Belonging: 1

4:51 a.m. Friday July 20, 2018

Sitting on the screen porch listening to the wind making music on our wind chimes and in the trees of our neighborhood. It’s dark, except for the light from my laptop and a few yard lights on the houses behind ours.

All around me people are still asleep preparing to begin a new day. Alarm clocks are set to go off and the frenzy of life is about to begin for another period of consciousness. Some dreams are playing out and some nightmares are coming to a welcomed end.

What will this day hold?

One of the most profound privileges of being a pastor of the church, is that I am blessed to be integrally connected to the lives of people for whom I care deeply. Some of them I have known for a very long time. Some of them I will never meet, never know their names, never even realize they exist. Yet we are connected in ways that transcend the mere external experiences of sight, sound, touch, and taste.

I excluded smell because, in the words of a man I only met through my mom’s stories, “I don’t smell so good.” I lost my sense of smell years ago. Mom had a friend named Dorothy who also had no olfactory sense, and her son used to say, “Yeah, my mom she don’t smell so good.”

I don’t recall ever meeting him, but through my mom’s frequent sharing of that quip whenever the mention of my disability came up, I get a smile on my face. That brief experience of inward laughter produces a slight spike in endorphins released into my blood stream and I feel a little bit better and more connected to the world in which I live.

I feel just a tinge of happiness.

The sky is beginning to lighten and traffic is picking up on the highway just to the north of our house. And so another day is in the offing. The events of this day will bring some to the peak of elation as expectations are met, hard work brings projects to completion, success is celebrated and hopes and dreams come to fruition. The events of this day will also bring some to their knees in grief and sorrow as expectations are smashed, hard work comes to naught, success is not achieved, and hopes and dreams are crushed under the weight of inexplicable circumstances.

I consider all these things, knowing that the day will be both boon and bane.

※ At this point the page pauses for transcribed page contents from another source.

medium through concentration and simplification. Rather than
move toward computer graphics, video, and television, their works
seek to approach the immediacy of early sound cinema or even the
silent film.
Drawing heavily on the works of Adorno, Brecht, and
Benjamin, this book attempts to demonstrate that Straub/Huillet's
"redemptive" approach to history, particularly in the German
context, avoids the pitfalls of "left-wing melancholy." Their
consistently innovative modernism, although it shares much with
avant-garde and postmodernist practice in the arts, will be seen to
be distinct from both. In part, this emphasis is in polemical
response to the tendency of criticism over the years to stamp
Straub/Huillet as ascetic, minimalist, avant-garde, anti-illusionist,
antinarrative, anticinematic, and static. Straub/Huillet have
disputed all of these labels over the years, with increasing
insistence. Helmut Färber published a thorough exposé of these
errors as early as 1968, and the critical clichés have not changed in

I have expectations, hopes and dreams of my own for the day. I have plans. I have desires. I have needs and wants.

I also have fears and apprehensions. I have confidence and faith to counter those.

I am an optimist. I believe that I will finish this day’s race alive and healthy. I expect to receive hugs from my wife and daughter, speak on the phone with at least one friend, and spend time in prayer with people I love. I will read, drive, clean (it’s my day off and we are clearing out the basement after water got in a ruined a bunch of “stuff.”) I will go to my Dermatologist appointment and have spots Actinic Caratosis removed via freezing. It will hurt, but then that pain is a reminder that I am alive, I am privileged to live another day and experience all that the day holds in store for me.

I am blessed. Another smile (with its accompanying endorphins) as for some unknown reason memories of my grandmother flood my mind. I have a picture of her wearing my brown leather fedora that is both whimsical and gives me a deep sense of foundation upon which my life is built.

I have a major spiritual connection to my grandmothers. They were my baptismal sponsors and in many ways taught me the importance of the spiritual bond we have with one another. Grandma Olive (mom’s mom) was the one with which I had the privilege of worshiping whenever we visited. We would stay for the weekend and attend worship together at least once each month as I was growing up. I learned the value of faithfulness and commitment from her. When she was 70 years old, her church needed to hire a new secretary. She volunteered to fill in temporarily until they found a permanent secretary. On her 80th birthday she finally had to put her foot down and say that 10 years was enough.

Grandma Hannah (dad’s mom) taught me an important lesson in belonging through a very simply and humble witness to our shared identity as children of God. Grandma was as dependable as clockwork. My sister, brother, and received cards for our birthdays every year. In them was a small gift of money, the same year after year. My sister would get a card with $2.00. My brother would get a card with $2.00. And I, the youngest (by 10 and 8 years) got a card with $3.00. We each got $2.00 because we were her grandchildren, by my card held an extra $1.00 because I was also her godchild.

I’m not sure why these memories are flooding my mind as I write, except that I have been thinking a great deal about belonging lately. I peruse my Facebook feed each day and see the dramas of life played out in memes and posts, shares and comments, likes, smilies, emojis, hearts, laughs and cries. I read news that brings tears to my eyes as in the death of my friend Kim’s son, and joy to my heart in the adoption announcements of other friends. FB can be a rollercoaster, actually it is most days.

We will make it through this day together, because we belong to one another. We will share one another’s joys and sorrows, face to face or via social media. We will experience spikes of endorphins at the good, the happy, the joyful; which will strengthen and empower us to face the uncertain, the unknown and the temporary realization of our fears.

6:07 am July 20, 2018

My coffee cup is empty and it is time to get ready to do more basement cleaning. BTW, did I mention that I hate that job? But it does feel good when it is done.